Beet and Nutmeg Soda Bread
Spiced Beet and Feta Soda Bread
Soda bread is a great way to introduce anyone to bread baking. Due to the chemical reaction between the acidity of the buttermilk and the baking soda, soda breads don’t need proofing time as regular yeasted bread does. That makes it great for anyone who doesn’t have time to bake bread or simply doesn’t know how to do so. We tested various soda bread recipes in the kitchen and found that the beets, nutmeg and feta combo worked best. Keep in mind, beets in late summer don’t have such an earthy taste to them as the winter ones do. The feta cheese brings a lovely smell and a salty kick to the bread, and the nutmeg marries both flavors together.

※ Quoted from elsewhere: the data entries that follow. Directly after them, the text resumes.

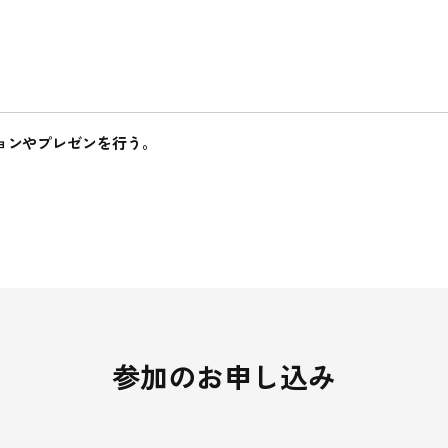
ョンやプレゼンを行う。
参加のお申し込み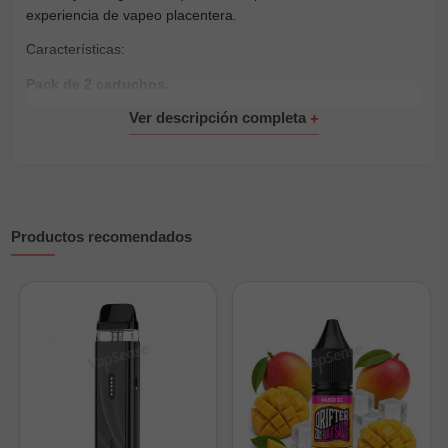
experiencia de vapeo placentera.
Características:
Pack de 2 cartuchos.
2ml de capacidad
Pod con resistencia incorporada de 0.8 y 1.2ohm
Recarga fácil y rápida
Productos recomendados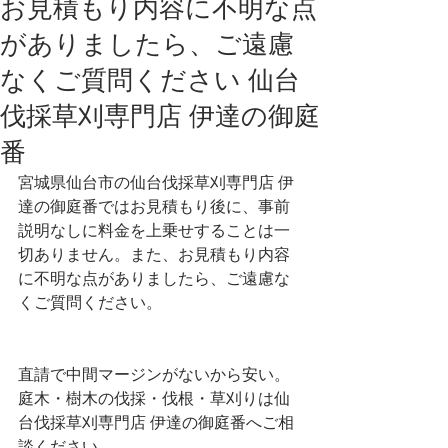
お見積もり内容に不明な点
がありましたら、ご遠慮
なくご質問ください 仙台
伐採草刈専門店 伊達の御庭
番
宮城県仙台市の仙台伐採草刈専門店 伊
達の御庭番ではお見積もり後に、事前
説明なしに料金を上乗せすることは一
切ありません。また、お見積もり内容
に不明な点がありましたら、ご遠慮な
くご質問ください。   
直請で中間マージンがないから安い。
庭木・樹木の伐採・伐根・草刈りは仙
台伐採草刈専門店 伊達の御庭番へご相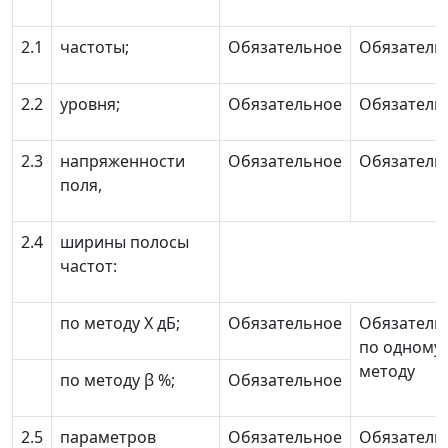
2.1
частоты;
Обязательное
Обязатель
2.2
уровня;
Обязательное
Обязатель
2.3
напряженности
Обязательное
Обязатель
поля,
2.4
ширины полосы
частот:
по методу
Х
дБ;
Обязательное
Обязатель
по одному
методу
по методу
β
%;
Обязательное
2.5
параметров
Обязательное
Обязатель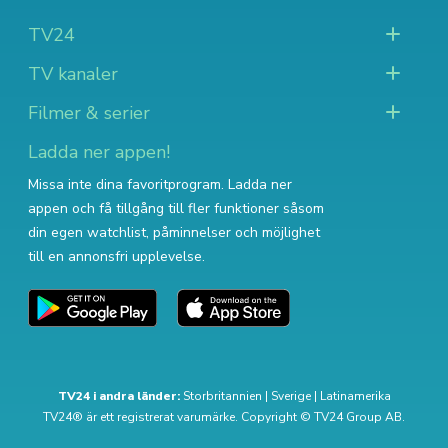
TV24
TV kanaler
Filmer & serier
Ladda ner appen!
Missa inte dina favoritprogram. Ladda ner
appen och få tillgång till fler funktioner såsom
din egen watchlist, påminnelser och möjlighet
till en annonsfri upplevelse.
TV24 i andra länder:
Storbritannien
|
Sverige
|
Latinamerika
TV24® är ett registrerat varumärke. Copyright © TV24 Group AB.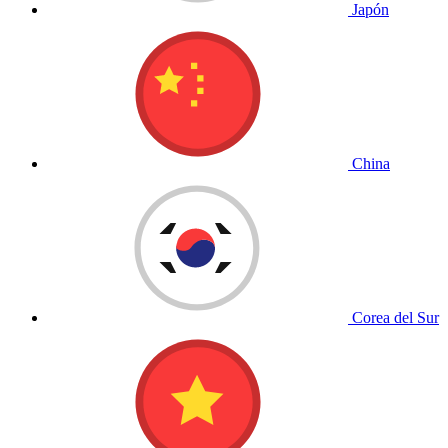
Japón
China
Corea del Sur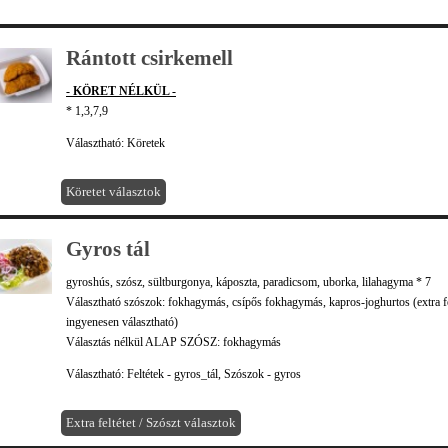
Rántott csirkemell
- KÖRET NÉLKÜL -
* 1,3,7,9
Választható: Köretek
Köretet választok
Gyros tál
gyroshús, szósz, sültburgonya, káposzta, paradicsom, uborka, lilahagyma * 7
Választható szószok: fokhagymás, csípős fokhagymás, kapros-joghurtos (extra fe
ingyenesen választható)
Választás nélkül ALAP SZÓSZ: fokhagymás
Választható: Feltétek - gyros_tál, Szószok - gyros
Extra feltétet / Szószt választok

Homemade Spiced Soda Bread Made with Beets and Feta
Serves: 1 loaf
Prep Time: 20‘
Cooking Time: 30’
Additional Time: 0’
- 270 grams/2 ½ cups buttermilk
- 375 grams/3 cups flour
- 1 tsp salt
- 1 tsp bicarbonate of sodium (baking soda)
- 1 tsp baking powder
- 1 tsp grated nutmeg
- 1 cooked, shredded beet, drained
- 100 grams crumbled feta cheese
- Preheat oven at 185 C/365F, fan on;
- Add the ingredients minus the beets and feta to a mixing bowl and mix with a wooden spatula until the dough comes together; add the crumbled feta and drained shredded cooked beets and knead for 2-3 minutes or until the dough holds shape;
- Add it to a lined baking tray and bake at 185 C/365F, fan on for 40 minutes or until golden brown;
- Allow to cool completely before slicing; enjoy with salted butter.